Mark thinks it can. People tend to have what she calls "working spheres", or discrete projects that may use several applications at once. She found that interruptions were not nearly as bad if they were related to the project a person was already working on. However, being forced to leave one working sphere and enter another was highly disruptive.
One thing that would help, she thinks, would be if others could somehow know what project you are working on at any given time. "Broadcast to colleagues what the working sphere is," she says. That way, they'd be able to better estimate the cost of an interruption.
There's no doubt that handing over just a little control to the machines could make our lives that bit easier. But just as the answer machine revolution was followed by the counter-revolt of "telephone tag" - leaving several messages for each other but never actually talking - no doubt we will find downsides to these technologies too. Hallowell thinks that in the end the solution comes down to us, and whether we can use technology wisely. "We haven't learned to master it - it has mastered us," he says. "We need a new etiquette."
Ramona Creel, a professional organiser for people's home and work lives, agrees. Her clients know there's a problem, but they want to blame something tangible, like a filing system. "I think it's mental," she says. "You have to respect your time before others will."
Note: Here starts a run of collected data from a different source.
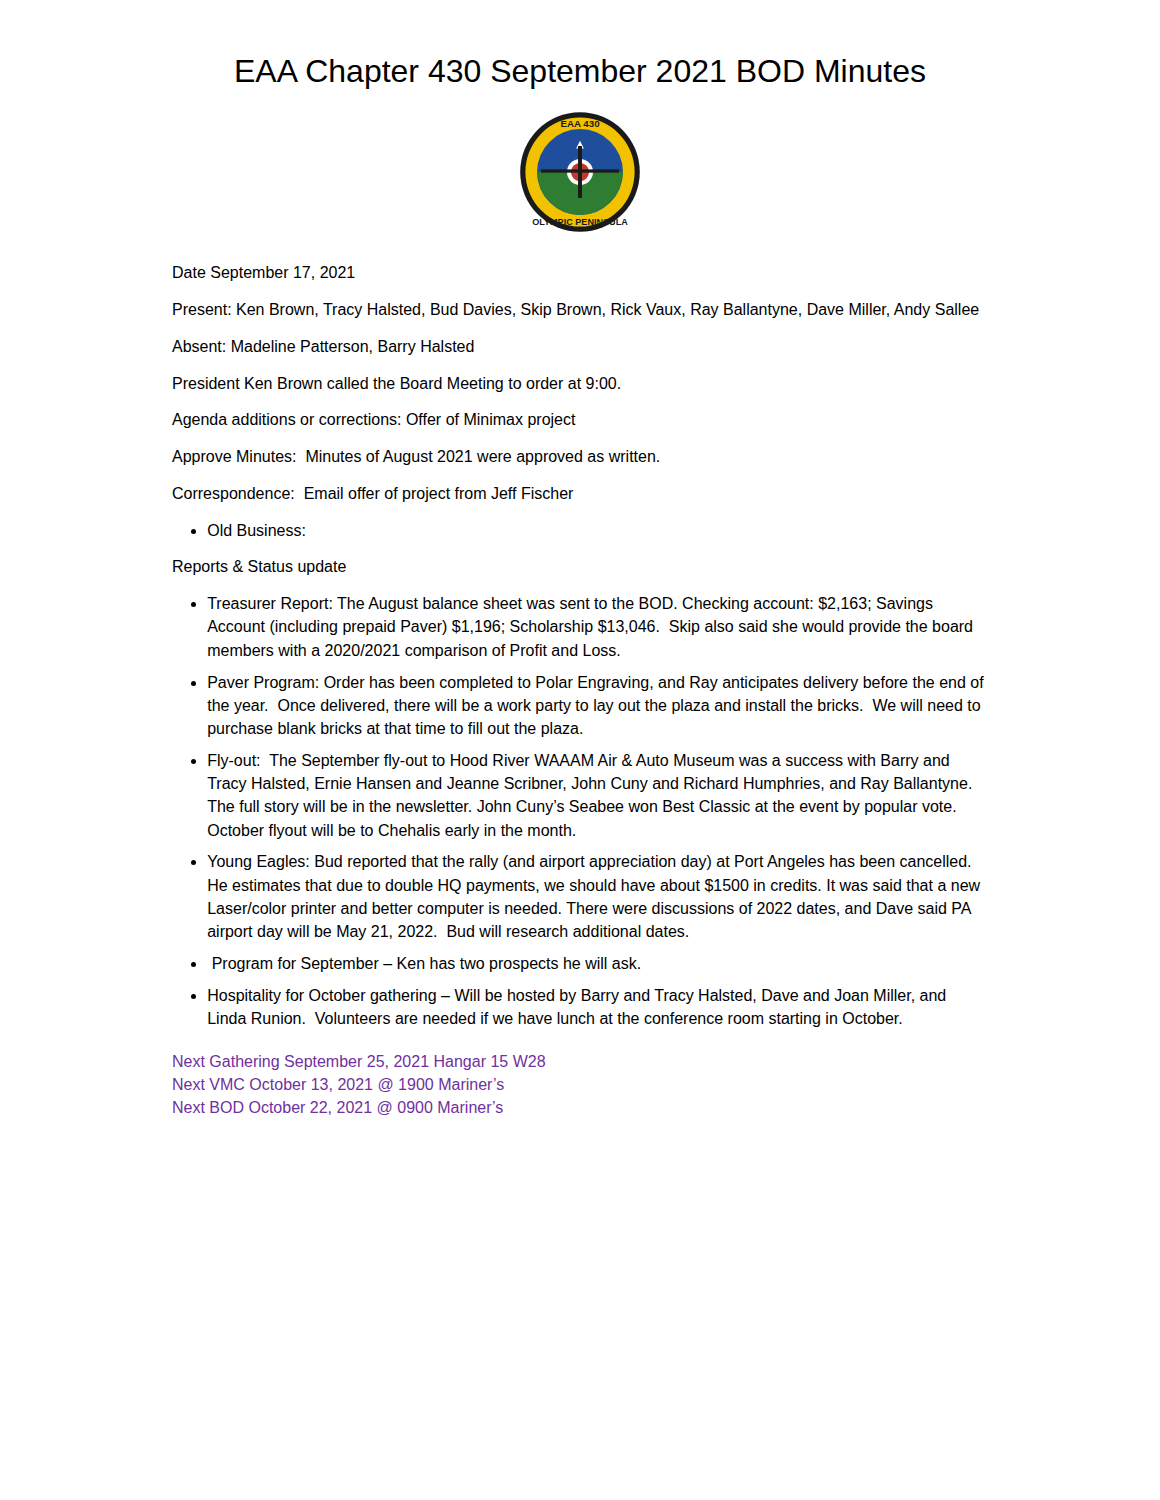EAA Chapter 430 September 2021 BOD Minutes
EAA 430 OLYMPIC PENINSULA
Date September 17, 2021
Present: Ken Brown, Tracy Halsted, Bud Davies, Skip Brown, Rick Vaux, Ray Ballantyne, Dave Miller, Andy Sallee
Absent: Madeline Patterson, Barry Halsted
President Ken Brown called the Board Meeting to order at 9:00.
Agenda additions or corrections: Offer of Minimax project
Approve Minutes: Minutes of August 2021 were approved as written.
Correspondence: Email offer of project from Jeff Fischer
Old Business:
Reports & Status update
Treasurer Report: The August balance sheet was sent to the BOD. Checking account: $2,163; Savings Account (including prepaid Paver) $1,196; Scholarship $13,046. Skip also said she would provide the board members with a 2020/2021 comparison of Profit and Loss.
Paver Program: Order has been completed to Polar Engraving, and Ray anticipates delivery before the end of the year. Once delivered, there will be a work party to lay out the plaza and install the bricks. We will need to purchase blank bricks at that time to fill out the plaza.
Fly-out: The September fly-out to Hood River WAAAM Air & Auto Museum was a success with Barry and Tracy Halsted, Ernie Hansen and Jeanne Scribner, John Cuny and Richard Humphries, and Ray Ballantyne. The full story will be in the newsletter. John Cuny’s Seabee won Best Classic at the event by popular vote. October flyout will be to Chehalis early in the month.
Young Eagles: Bud reported that the rally (and airport appreciation day) at Port Angeles has been cancelled. He estimates that due to double HQ payments, we should have about $1500 in credits. It was said that a new Laser/color printer and better computer is needed. There were discussions of 2022 dates, and Dave said PA airport day will be May 21, 2022. Bud will research additional dates.
Program for September – Ken has two prospects he will ask.
Hospitality for October gathering – Will be hosted by Barry and Tracy Halsted, Dave and Joan Miller, and Linda Runion. Volunteers are needed if we have lunch at the conference room starting in October.
Next Gathering September 25, 2021 Hangar 15 W28
Next VMC October 13, 2021 @ 1900 Mariner’s
Next BOD October 22, 2021 @ 0900 Mariner’s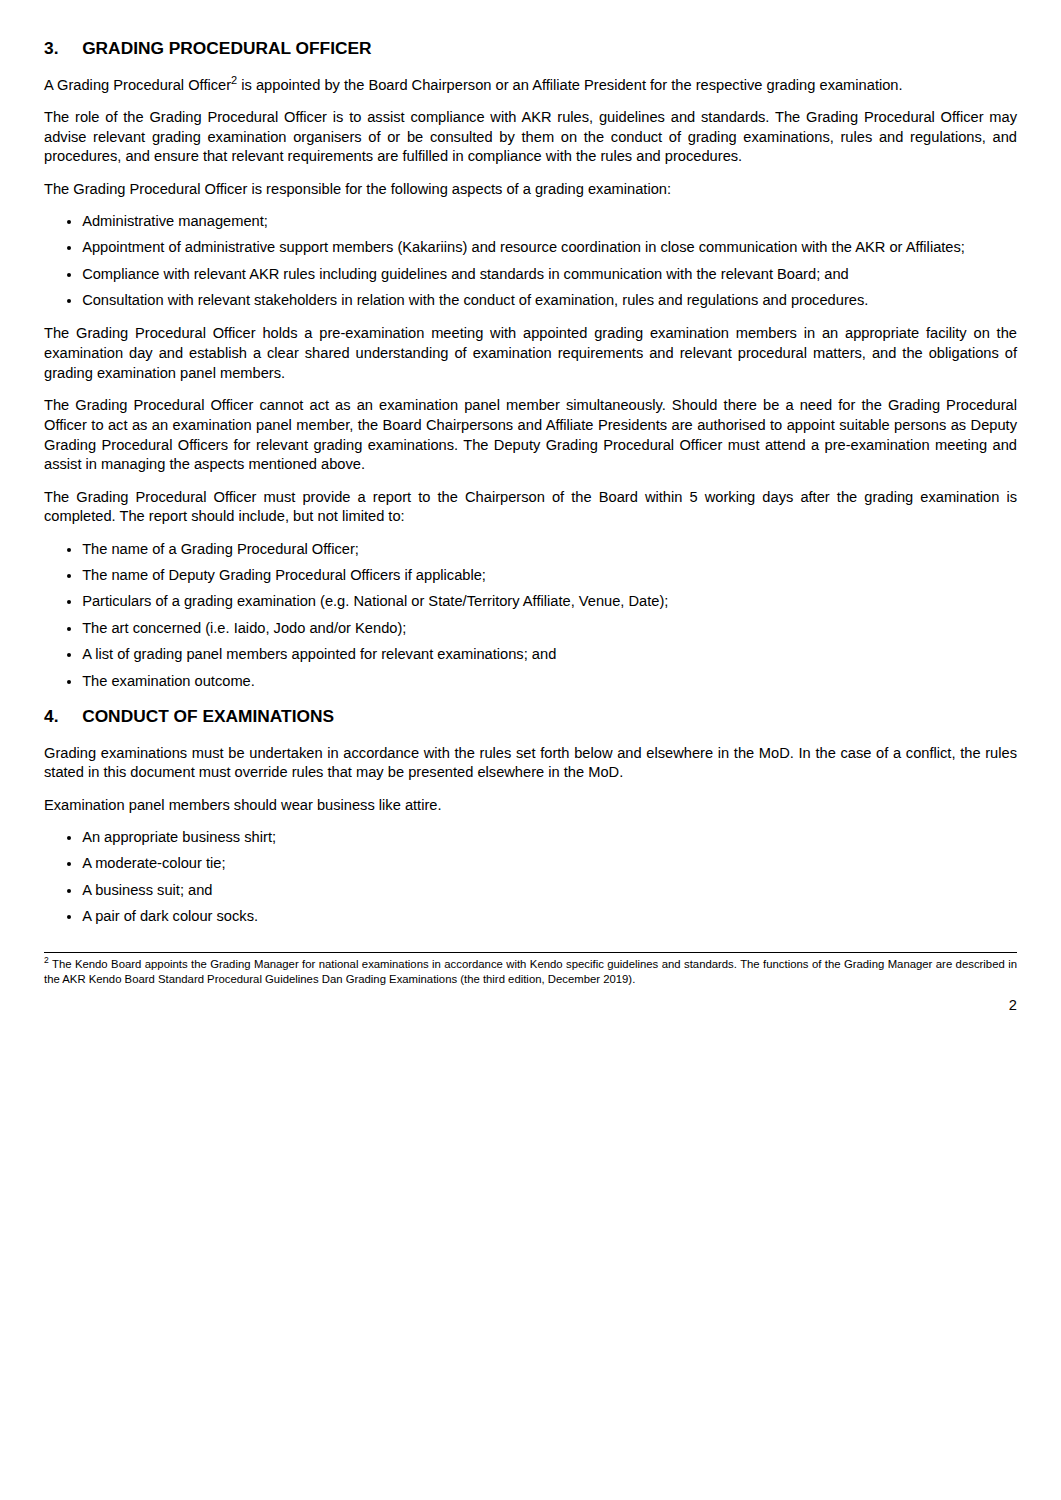3. GRADING PROCEDURAL OFFICER
A Grading Procedural Officer2 is appointed by the Board Chairperson or an Affiliate President for the respective grading examination.
The role of the Grading Procedural Officer is to assist compliance with AKR rules, guidelines and standards. The Grading Procedural Officer may advise relevant grading examination organisers of or be consulted by them on the conduct of grading examinations, rules and regulations, and procedures, and ensure that relevant requirements are fulfilled in compliance with the rules and procedures.
The Grading Procedural Officer is responsible for the following aspects of a grading examination:
Administrative management;
Appointment of administrative support members (Kakariins) and resource coordination in close communication with the AKR or Affiliates;
Compliance with relevant AKR rules including guidelines and standards in communication with the relevant Board; and
Consultation with relevant stakeholders in relation with the conduct of examination, rules and regulations and procedures.
The Grading Procedural Officer holds a pre-examination meeting with appointed grading examination members in an appropriate facility on the examination day and establish a clear shared understanding of examination requirements and relevant procedural matters, and the obligations of grading examination panel members.
The Grading Procedural Officer cannot act as an examination panel member simultaneously. Should there be a need for the Grading Procedural Officer to act as an examination panel member, the Board Chairpersons and Affiliate Presidents are authorised to appoint suitable persons as Deputy Grading Procedural Officers for relevant grading examinations. The Deputy Grading Procedural Officer must attend a pre-examination meeting and assist in managing the aspects mentioned above.
The Grading Procedural Officer must provide a report to the Chairperson of the Board within 5 working days after the grading examination is completed. The report should include, but not limited to:
The name of a Grading Procedural Officer;
The name of Deputy Grading Procedural Officers if applicable;
Particulars of a grading examination (e.g. National or State/Territory Affiliate, Venue, Date);
The art concerned (i.e. Iaido, Jodo and/or Kendo);
A list of grading panel members appointed for relevant examinations; and
The examination outcome.
4. CONDUCT OF EXAMINATIONS
Grading examinations must be undertaken in accordance with the rules set forth below and elsewhere in the MoD. In the case of a conflict, the rules stated in this document must override rules that may be presented elsewhere in the MoD.
Examination panel members should wear business like attire.
An appropriate business shirt;
A moderate-colour tie;
A business suit; and
A pair of dark colour socks.
2 The Kendo Board appoints the Grading Manager for national examinations in accordance with Kendo specific guidelines and standards. The functions of the Grading Manager are described in the AKR Kendo Board Standard Procedural Guidelines Dan Grading Examinations (the third edition, December 2019).
2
You have to have the backbone to be honest with people, she says: tell them you really don't have a minute if you don't. Take a lesson from Picard's computers, and apologise while you're saying it. And like Horvitz's Bestcom, you can offer to schedule a meeting for another time, or have regular times each day when you have an open-door policy. If you are interrupted, take a moment to note where you left off, so you have less trouble getting back on track. Finally - and this will be painful - have the guts to turn off your email, phone and instant messenger until the job is done.